Let us ask a question: so who won and who lost in this "game of the constitution"? The right-wingers, seeking to preserve their wealth and power, will of course be forced to make concessions in order to put their own president in the 2025 general elections (if before that, with the help of "American combinators", they do not provoke another social explosion that will lead to an early change of power). The Left is rapidly losing popularity with the people, as it tries to join the new Left in Latin America and keep up with the U.S. The population, whose situation does not cease to be deplorable, does not support either the Right or the Left and is ready for new protests if their traditional values are affected.

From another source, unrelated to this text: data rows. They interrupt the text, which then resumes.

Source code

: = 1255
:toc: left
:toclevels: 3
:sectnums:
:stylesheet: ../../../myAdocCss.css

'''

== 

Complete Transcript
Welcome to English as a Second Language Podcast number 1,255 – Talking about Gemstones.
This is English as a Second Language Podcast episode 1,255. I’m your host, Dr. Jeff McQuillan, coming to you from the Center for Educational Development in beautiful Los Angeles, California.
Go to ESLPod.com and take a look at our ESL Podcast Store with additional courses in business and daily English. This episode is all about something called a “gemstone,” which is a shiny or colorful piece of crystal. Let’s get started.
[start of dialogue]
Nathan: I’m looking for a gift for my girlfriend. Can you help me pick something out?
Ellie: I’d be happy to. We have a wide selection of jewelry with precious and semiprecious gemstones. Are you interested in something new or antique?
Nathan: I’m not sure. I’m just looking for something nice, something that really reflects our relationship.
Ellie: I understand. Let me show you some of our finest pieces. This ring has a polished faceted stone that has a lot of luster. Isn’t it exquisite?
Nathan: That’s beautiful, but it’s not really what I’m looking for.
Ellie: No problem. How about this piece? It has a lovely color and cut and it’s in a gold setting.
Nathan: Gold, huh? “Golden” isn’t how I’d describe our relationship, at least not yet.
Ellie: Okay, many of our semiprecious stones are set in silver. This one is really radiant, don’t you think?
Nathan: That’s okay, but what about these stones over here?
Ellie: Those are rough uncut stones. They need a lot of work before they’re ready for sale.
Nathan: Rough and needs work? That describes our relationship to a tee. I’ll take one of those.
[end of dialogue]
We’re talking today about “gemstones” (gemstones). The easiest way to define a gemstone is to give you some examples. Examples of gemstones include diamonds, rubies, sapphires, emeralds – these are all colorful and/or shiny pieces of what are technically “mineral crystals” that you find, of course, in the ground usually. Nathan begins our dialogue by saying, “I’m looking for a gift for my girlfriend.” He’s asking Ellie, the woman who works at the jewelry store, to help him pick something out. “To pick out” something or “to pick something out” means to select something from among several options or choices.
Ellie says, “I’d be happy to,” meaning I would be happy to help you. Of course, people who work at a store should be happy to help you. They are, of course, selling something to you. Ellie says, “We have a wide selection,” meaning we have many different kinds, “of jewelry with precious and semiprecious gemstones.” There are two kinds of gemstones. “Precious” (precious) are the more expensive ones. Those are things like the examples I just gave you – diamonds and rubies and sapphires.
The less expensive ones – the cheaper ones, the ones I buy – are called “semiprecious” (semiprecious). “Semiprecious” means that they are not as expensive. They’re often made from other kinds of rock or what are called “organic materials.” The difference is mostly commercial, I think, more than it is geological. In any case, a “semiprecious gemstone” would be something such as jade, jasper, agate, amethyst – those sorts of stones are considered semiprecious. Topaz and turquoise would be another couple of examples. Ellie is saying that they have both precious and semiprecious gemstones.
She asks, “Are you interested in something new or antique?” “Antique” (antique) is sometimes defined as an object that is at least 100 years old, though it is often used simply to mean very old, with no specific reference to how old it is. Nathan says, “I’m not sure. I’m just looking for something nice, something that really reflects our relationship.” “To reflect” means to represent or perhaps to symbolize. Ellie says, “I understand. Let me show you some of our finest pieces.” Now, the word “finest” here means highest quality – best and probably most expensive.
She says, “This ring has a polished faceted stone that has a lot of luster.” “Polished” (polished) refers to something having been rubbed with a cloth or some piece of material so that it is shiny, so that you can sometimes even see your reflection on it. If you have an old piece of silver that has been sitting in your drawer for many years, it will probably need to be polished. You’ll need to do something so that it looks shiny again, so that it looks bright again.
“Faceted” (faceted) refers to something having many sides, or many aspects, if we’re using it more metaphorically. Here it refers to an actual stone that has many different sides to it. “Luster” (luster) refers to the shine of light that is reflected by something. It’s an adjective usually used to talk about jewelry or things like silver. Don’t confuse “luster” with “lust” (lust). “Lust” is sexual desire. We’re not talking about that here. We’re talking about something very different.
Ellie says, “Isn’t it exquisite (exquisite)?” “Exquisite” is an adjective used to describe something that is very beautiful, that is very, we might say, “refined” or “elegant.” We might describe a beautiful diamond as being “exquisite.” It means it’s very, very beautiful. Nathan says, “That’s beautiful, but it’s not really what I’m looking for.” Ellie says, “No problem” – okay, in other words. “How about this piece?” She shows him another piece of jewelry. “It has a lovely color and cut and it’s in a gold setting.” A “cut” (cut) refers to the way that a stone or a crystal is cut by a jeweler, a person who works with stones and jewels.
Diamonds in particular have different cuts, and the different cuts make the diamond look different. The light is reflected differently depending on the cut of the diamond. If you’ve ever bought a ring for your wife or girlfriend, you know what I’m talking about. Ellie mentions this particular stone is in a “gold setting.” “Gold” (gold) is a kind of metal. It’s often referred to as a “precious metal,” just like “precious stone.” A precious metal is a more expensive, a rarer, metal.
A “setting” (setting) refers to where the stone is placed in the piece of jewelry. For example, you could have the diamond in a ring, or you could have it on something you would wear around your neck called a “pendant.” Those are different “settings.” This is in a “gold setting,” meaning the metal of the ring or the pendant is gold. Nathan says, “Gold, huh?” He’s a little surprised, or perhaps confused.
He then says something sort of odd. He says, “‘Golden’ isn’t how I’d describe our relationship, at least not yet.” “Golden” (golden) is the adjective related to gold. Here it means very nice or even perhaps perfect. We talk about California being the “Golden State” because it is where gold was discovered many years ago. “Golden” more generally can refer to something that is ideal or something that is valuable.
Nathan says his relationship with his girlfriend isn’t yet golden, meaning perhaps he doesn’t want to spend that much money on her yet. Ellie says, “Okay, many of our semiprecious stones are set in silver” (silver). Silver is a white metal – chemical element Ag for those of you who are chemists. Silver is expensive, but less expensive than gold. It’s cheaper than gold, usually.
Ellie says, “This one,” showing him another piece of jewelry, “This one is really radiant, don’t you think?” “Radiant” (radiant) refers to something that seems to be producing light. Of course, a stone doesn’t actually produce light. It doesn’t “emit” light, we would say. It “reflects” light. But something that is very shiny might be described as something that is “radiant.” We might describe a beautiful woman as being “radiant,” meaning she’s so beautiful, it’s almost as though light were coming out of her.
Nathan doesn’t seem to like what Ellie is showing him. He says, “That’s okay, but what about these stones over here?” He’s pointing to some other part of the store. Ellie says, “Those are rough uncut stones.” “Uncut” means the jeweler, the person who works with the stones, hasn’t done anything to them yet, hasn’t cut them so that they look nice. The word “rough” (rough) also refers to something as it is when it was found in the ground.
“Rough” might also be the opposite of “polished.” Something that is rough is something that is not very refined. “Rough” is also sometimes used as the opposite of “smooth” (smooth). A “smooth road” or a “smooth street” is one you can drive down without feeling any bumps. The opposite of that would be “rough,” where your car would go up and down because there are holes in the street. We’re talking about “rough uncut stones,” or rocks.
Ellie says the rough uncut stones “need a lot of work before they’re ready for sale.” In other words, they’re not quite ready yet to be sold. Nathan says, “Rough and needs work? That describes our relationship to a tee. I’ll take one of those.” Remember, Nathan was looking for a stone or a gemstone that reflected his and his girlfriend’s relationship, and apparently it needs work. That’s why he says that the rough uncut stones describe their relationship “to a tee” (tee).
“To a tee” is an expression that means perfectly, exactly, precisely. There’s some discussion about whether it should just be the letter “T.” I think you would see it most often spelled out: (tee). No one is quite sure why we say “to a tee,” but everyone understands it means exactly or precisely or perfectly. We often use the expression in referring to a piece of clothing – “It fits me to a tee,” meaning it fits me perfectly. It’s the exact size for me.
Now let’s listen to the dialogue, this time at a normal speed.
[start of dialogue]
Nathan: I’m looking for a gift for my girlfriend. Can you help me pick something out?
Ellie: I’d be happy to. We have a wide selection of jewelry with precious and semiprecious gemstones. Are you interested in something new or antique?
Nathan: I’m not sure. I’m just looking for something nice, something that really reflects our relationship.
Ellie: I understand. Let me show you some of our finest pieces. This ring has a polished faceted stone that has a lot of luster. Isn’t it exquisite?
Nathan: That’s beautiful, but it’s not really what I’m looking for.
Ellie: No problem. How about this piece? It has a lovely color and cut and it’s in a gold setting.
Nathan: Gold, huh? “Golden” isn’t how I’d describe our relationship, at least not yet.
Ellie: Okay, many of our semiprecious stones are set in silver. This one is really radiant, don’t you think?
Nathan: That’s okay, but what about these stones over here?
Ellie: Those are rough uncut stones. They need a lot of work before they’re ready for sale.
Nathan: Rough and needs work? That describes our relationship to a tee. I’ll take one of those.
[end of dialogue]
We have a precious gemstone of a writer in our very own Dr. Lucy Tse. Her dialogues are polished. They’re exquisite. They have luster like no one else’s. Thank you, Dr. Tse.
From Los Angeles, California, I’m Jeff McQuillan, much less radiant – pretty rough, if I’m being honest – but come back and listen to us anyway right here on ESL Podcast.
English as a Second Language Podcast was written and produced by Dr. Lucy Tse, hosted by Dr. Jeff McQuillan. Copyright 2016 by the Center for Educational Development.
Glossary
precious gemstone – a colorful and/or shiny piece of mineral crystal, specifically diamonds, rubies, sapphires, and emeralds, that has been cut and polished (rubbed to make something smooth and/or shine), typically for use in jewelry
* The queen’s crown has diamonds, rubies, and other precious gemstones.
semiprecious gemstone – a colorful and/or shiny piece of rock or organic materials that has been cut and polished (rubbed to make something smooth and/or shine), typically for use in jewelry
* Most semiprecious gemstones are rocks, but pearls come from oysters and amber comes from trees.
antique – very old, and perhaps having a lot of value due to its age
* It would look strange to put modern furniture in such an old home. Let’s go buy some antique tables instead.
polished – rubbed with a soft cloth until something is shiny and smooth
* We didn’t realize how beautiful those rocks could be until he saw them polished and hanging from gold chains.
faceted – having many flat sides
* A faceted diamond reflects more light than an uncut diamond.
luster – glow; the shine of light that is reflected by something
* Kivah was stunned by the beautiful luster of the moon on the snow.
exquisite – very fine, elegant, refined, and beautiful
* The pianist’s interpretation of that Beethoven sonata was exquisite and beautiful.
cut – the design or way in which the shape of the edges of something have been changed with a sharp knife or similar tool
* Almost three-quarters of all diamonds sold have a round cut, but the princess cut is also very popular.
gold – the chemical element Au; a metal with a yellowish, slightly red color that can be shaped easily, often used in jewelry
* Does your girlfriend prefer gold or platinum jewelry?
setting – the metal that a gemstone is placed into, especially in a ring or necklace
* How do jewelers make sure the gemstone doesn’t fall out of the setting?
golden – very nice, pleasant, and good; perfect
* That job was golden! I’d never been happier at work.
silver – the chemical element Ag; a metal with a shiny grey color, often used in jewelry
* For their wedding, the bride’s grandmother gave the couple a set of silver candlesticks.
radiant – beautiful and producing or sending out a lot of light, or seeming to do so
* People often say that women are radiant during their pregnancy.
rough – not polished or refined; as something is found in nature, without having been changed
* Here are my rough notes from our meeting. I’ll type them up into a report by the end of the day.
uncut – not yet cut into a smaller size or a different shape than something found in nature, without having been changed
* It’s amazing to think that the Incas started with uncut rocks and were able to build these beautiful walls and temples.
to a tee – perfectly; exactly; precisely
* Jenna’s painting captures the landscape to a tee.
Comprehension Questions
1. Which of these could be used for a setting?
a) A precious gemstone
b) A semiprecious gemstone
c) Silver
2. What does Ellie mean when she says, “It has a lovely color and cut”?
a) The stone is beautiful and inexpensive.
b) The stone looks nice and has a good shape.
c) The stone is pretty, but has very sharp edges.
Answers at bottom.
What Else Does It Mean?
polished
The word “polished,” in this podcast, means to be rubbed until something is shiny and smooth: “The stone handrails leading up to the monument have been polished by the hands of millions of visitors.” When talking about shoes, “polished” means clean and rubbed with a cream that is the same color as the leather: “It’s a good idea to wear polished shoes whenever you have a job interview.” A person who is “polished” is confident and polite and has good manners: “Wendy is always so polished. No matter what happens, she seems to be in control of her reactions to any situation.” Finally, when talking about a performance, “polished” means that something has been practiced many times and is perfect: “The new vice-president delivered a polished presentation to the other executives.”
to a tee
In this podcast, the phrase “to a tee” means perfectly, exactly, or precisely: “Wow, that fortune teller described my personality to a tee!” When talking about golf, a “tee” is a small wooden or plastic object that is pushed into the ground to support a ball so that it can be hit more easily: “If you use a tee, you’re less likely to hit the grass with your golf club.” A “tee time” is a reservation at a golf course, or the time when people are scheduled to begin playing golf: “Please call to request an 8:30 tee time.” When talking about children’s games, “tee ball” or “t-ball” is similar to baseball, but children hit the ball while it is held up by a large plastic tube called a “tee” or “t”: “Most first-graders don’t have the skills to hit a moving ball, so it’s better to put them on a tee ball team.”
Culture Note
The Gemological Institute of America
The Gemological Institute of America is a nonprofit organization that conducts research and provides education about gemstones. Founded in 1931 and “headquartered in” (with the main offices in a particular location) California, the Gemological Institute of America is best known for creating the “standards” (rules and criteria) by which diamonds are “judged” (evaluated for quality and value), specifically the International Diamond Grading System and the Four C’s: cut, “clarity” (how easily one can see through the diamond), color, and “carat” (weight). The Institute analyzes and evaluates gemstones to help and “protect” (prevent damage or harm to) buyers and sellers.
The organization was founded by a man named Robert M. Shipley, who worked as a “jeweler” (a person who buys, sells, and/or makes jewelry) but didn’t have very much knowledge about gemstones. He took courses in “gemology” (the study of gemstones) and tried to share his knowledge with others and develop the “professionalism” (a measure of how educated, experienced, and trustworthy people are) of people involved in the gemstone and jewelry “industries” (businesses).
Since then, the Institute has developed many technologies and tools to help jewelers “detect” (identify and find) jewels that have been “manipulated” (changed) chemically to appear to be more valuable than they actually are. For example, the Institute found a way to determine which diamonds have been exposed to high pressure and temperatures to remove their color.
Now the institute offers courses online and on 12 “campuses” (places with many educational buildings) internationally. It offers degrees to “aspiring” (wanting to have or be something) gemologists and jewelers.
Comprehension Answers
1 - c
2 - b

Chileans would also reject the fourth version of the pro-Pinochet constitution, simply because for all its reverence it would look more like a luxury item than a "basic necessity."

Perhaps this situation at the moment only benefits Washington, which is satisfied with both a loyal "leftist showcase" among the leftist governments of South America and the presence of a reliable right-wing rear. As for the people, the U.S. has the experience of 1973, which gave Chile Pinochet's "Magna Carta." Whoever, it suited and suits America best.